**DOCUMENT EXTRACT**
============================================================
Hi,
I have hundreds of word documents that i am trying to extract the text from in order to run analysis on the content. I have tried just using the MS word reader to open a .docx file but with not success so have seeked alternative workarounds to achieve this.
One of the common solutions I have come across is running a command for 7-Zip in the system caller to extract to word document into XML then load XML.
My issue is that, although the command runs fine when run directly in CMD, when run through the system caller it requires a response regarding duplicate files.
“Would you like to replace the existing file:
Path: .\[Content_Types].xml
Size: 3893 bytes (4 KiB)
Modified: 1980-01-01 00:00:00
with the file from archive:
Path: [Content_Types].xml
Size: 3893 bytes (4 KiB)
============================================================
**PROVIDED DATA**

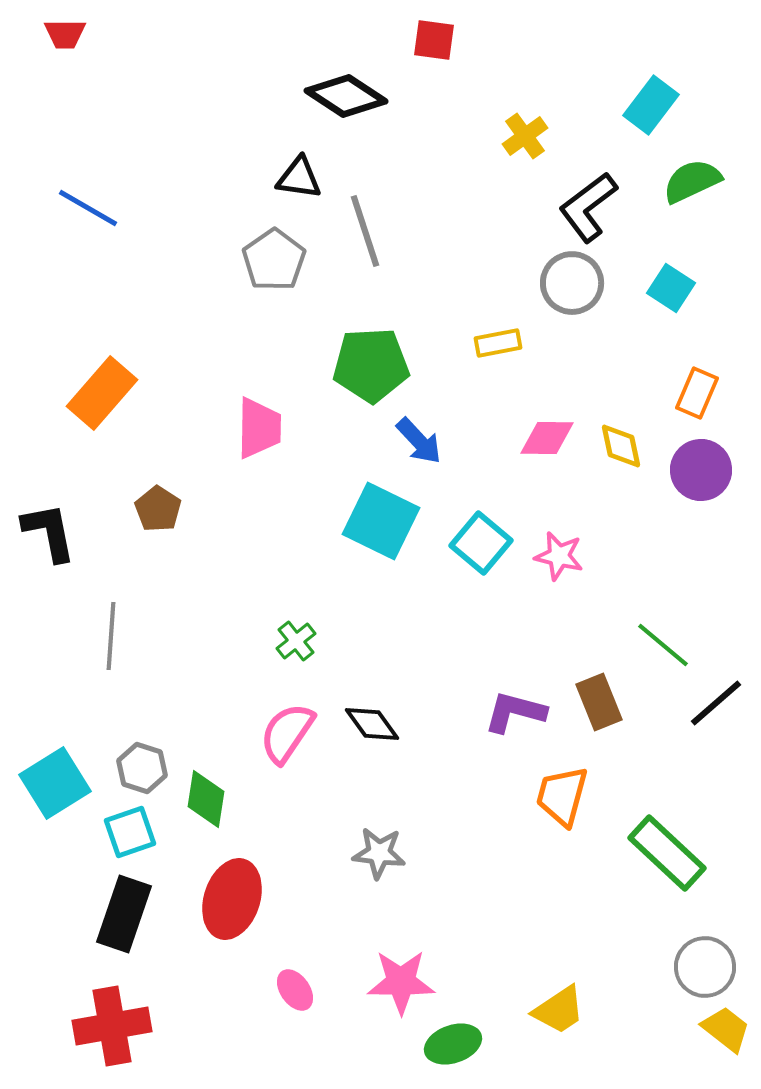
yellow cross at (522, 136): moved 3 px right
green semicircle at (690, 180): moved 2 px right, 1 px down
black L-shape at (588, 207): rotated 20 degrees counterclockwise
============================================================
**WRITTEN PROBLEM 1**
Summarize the forum post above on extracting text from Word documents in exactly two sentences.
**WRITTEN PROBLEM 2**
Extend the forum post on extracting Word document text with 7-Zip, picking up from its final line.

**WRITTEN RESPONSE 1**
The writer has hundreds of Word documents whose text they want to extract for content analysis, but opening a .docx file with the MS Word reader did not work. A common workaround is to run a 7-Zip command in the system caller to extract the document into XML, and although the command runs fine directly in CMD, through the system caller it asks for a response about duplicate files.

**WRITTEN RESPONSE 2**
Modified: 1980-01-01 00:00:00
? (Y)es / (N)o / (A)lways / (S)kip all / A(u)to rename all / (Q)uit?“
As mentioned the command prompt works fine in CMD but not through system caller.
The Command used is ““(7-zip.exe file path)” x “(.docx file path)” -o”(output folder path)””
Both the ‘.docx file path’ and ‘output folder path’ are set with attributes. so no two docx should have the same output.
Any ideas what may be causing this and how I can resolve the issue.
Thanks for the help in advance.